Children with craniosynostosis almost universally have surgery to reopen the sutures and allow normal growth of the boney plates of the skull. Premature closure of sutures causes the skull and the brain beneath to deform. However, the researchers had few CT and MRI images to work with because even if both CT and MRI are acquired for a patient, they are rarely obtained the same day.
"We are extremely conservative in requiring that the two types of images be taken within a 24-hour period," says Richtsmeier. "Early brain and skull growth are so rapid that if the images were taken weeks apart, they would not be an exact fit." T scans record a three-dimensional image of the skull while MRIs provide a three-dimensional brain image.
The researchers caution that the number of infants studied in this way is small at this point, but they found that the brain and skull are strongly integrated.
"We also expected to see higher correlation among those brain and skull measures that were close to each other anatomically, but we did not," says Richtsmeier. "We found that the stronger statistical relationships existed between neural structures located near the top of the brain and boney features at the base of the skull."
To look at the correlations between the skull and the brain, the researchers first had to find locations that could be accurately found again and again. Locating reliable markers was easier on the rigid skull than on the brain. Co-author of the paper, Kristina Aldridge, former postdoctoral researcher at Penn State and now at Washington University, looked at the reproducibility of standard anatomical features on the skull and brain.
"We found that the brain landmarks people often use were highly variable and had the biggest errors in reproducibility," says Richtsmeier. "We eventually chose brain locations that were easier to identify reliably such as the most posterior point or the centroid of small neural structures."
The researchers did not compare one brain to another or one skull to another, nor did they use the data in a coordinate system. Instead, they measured the correlations between measure taken on brain and those taken on skull. Overall, they found that the correlations between brain and skull were very high.
Because normal infants almost never have MRIs and CT scans done at the same time, there are no controls available with which to compare the correlation of skull with brain measurements. Because even infants with craniosynostosis usually do not have both CT scans and MRIs done on the same day, the available study population is small, however, the researchers plan to increase the number of infants studied.

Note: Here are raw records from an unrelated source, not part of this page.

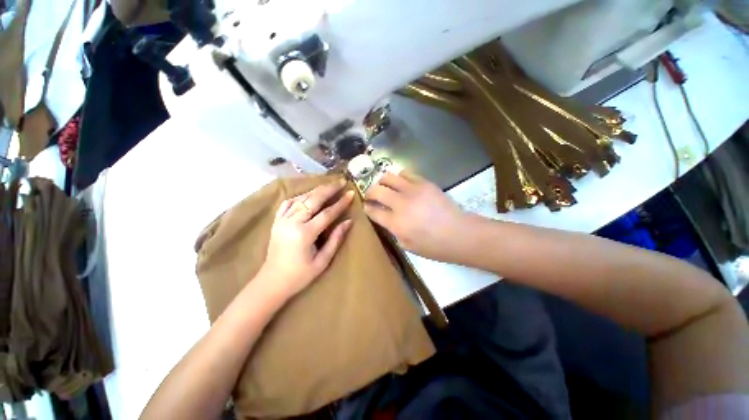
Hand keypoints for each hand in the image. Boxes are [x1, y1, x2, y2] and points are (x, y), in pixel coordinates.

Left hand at [259, 180, 353, 298]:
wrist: (272, 281)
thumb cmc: (300, 275)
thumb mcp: (322, 260)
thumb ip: (335, 239)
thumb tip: (348, 222)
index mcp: (304, 234)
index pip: (327, 213)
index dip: (340, 203)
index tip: (351, 194)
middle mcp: (292, 223)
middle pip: (313, 200)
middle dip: (329, 189)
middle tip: (341, 181)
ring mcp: (282, 220)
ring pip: (301, 198)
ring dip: (316, 190)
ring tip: (329, 185)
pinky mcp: (276, 221)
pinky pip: (288, 203)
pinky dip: (300, 196)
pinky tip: (308, 194)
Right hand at [364, 171, 472, 262]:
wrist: (460, 234)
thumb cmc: (434, 246)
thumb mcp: (408, 245)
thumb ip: (393, 231)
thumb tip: (387, 219)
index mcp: (396, 223)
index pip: (373, 210)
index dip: (367, 207)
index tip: (366, 206)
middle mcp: (400, 204)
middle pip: (376, 190)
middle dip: (369, 192)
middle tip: (371, 195)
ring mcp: (413, 191)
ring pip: (388, 177)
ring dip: (382, 182)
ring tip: (386, 187)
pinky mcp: (424, 183)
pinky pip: (406, 173)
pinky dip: (400, 178)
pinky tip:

Richtsmeier notes that, from a medical point of view, the researchers want to find genetic mechanism underlying craniosynostosis so that the problem can be prevented or cured. From an evolutionary point of view, researchers focus on the developmental basis for the physical change observed in the fossil record and propose hypotheses about the evolution of the genetic traits responsible for these changes. The researchers propose that the genetic basis of the complex regulatory sequences that cause the changes documented in craniosynostosis infants may also account for the changes observed in the evolution of the vertebrate skull.
The researchers include Richtsmeier; Aldridge; Valerie B. DeLeon and Jayesh Panchal, The Johns Hopkins School of Medicine; Alex A. Kane, Johns Hopkins and Washington University School of Medicine; Jeffrey L. Marsh, St. John's Mercy Medical Center, St. Louis; Peng Yan, computer scientist, Penn State anthropology department; and Theodore M. Cole III, University of Missouri - Kansas City.
The National Institutes of Health supported this research.